--- start ---
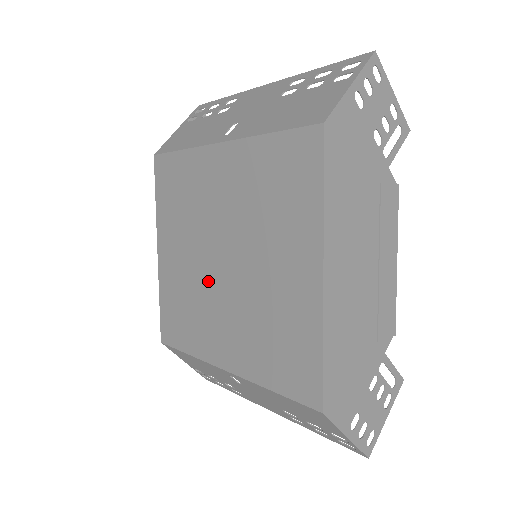
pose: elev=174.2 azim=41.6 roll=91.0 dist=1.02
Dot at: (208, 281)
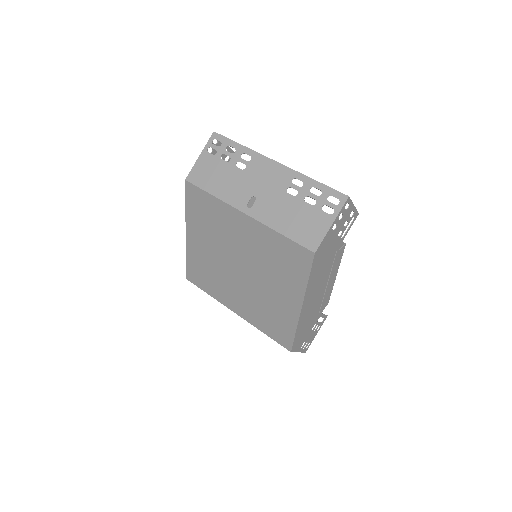
Dot at: (228, 272)
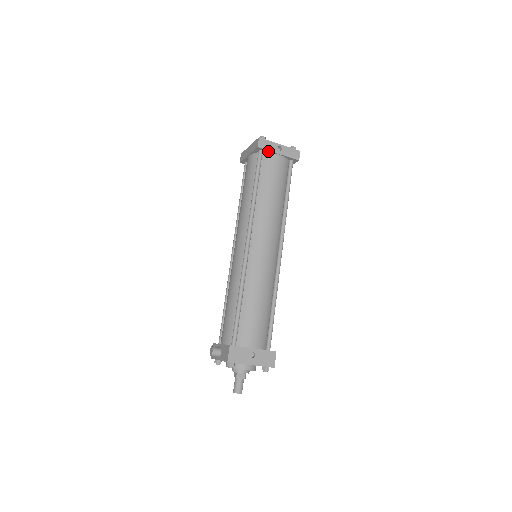
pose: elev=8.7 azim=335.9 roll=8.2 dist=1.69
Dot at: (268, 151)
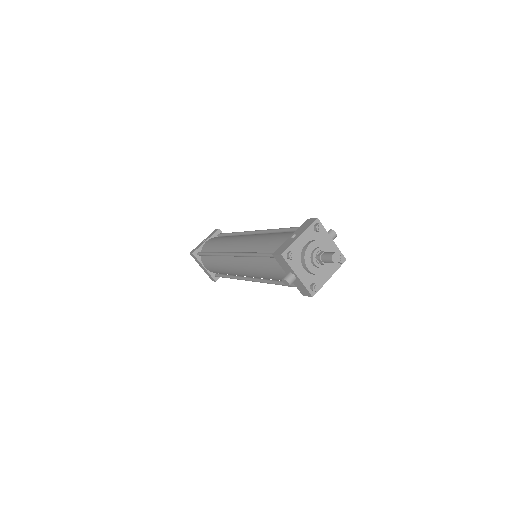
Dot at: (200, 248)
--- end ---
## EXERCISE DIRECTIONS
Rewrite every row with "pose" swapped for "camera", keeping all else the same, and leave the pictures out.

## ANSWER IN FULL
camera: elev=174.2 azim=41.6 roll=91.0 dist=1.02
Dot at: (208, 281)
Dot at: (228, 272)
camera: elev=8.7 azim=335.9 roll=8.2 dist=1.69
Dot at: (268, 151)
Dot at: (200, 248)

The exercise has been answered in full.